My body knows when it’s fertile; I love that my monthly cycle has that period where my husband is the sexist man on earth and I must have him now. It’s one of the reasons I have not gone back to hormonal contraceptives after the Little Prince was born. I spent over a decade taking the contraceptive pill in my teens and 20’s and it was a revelation to come off it before I tried to conceive the Bright Spark. When I teach my students about the ovarian cycle I tell the boys to watch out for the girls when they were short skirts and more make-up at this is probably their fertile period and they’re quite literally on the prowl for lov’n. Our bodies are so well adapted for reproduction if you can tune in to the nuances of your cycle you don’t need a fertility tracker – but that won’t make money, so there’s an app which will do it for you and also help you keep a record of your lifestyle and diet choices.
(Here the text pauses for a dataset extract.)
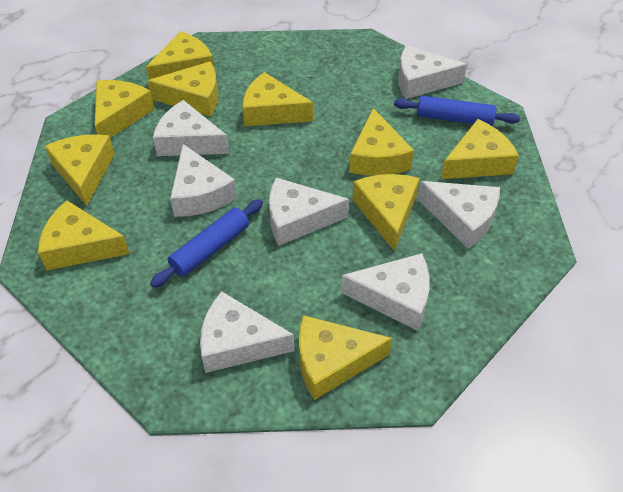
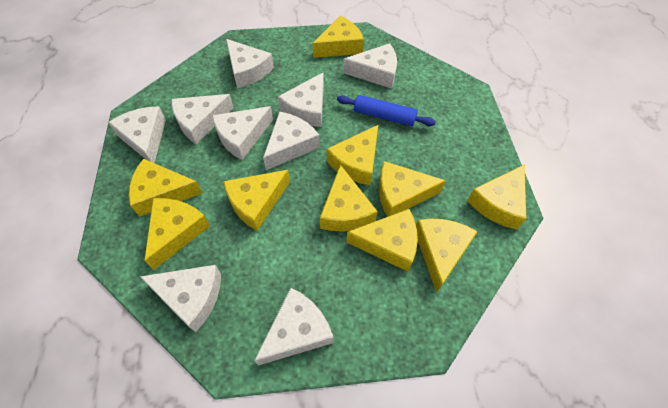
blue rolling pin: 2 -> 1
white cheese: 7 -> 9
So went back into the app and found my way to the settings where I turned off the daily fertility reports. You see our first two kids were conceived out of heat of the moment, hormone fuelled, “I must have you now” passion, not “the ovulation test I just peed on suggested we’re coming into my fertile window so are you feeling lucky?” type sex. I think I prefer it this way; it makes for better stories and why would I want to rush from the fun of baby making sex to the exhaustion and nausea of the first trimester (I really do but that is a whole other post).


P.S. I also put a password lock on the app – you don’t want that information falling into the wrong hands (not sure whose hands that would be as some app development company is already getting the intimate details of my sex life…).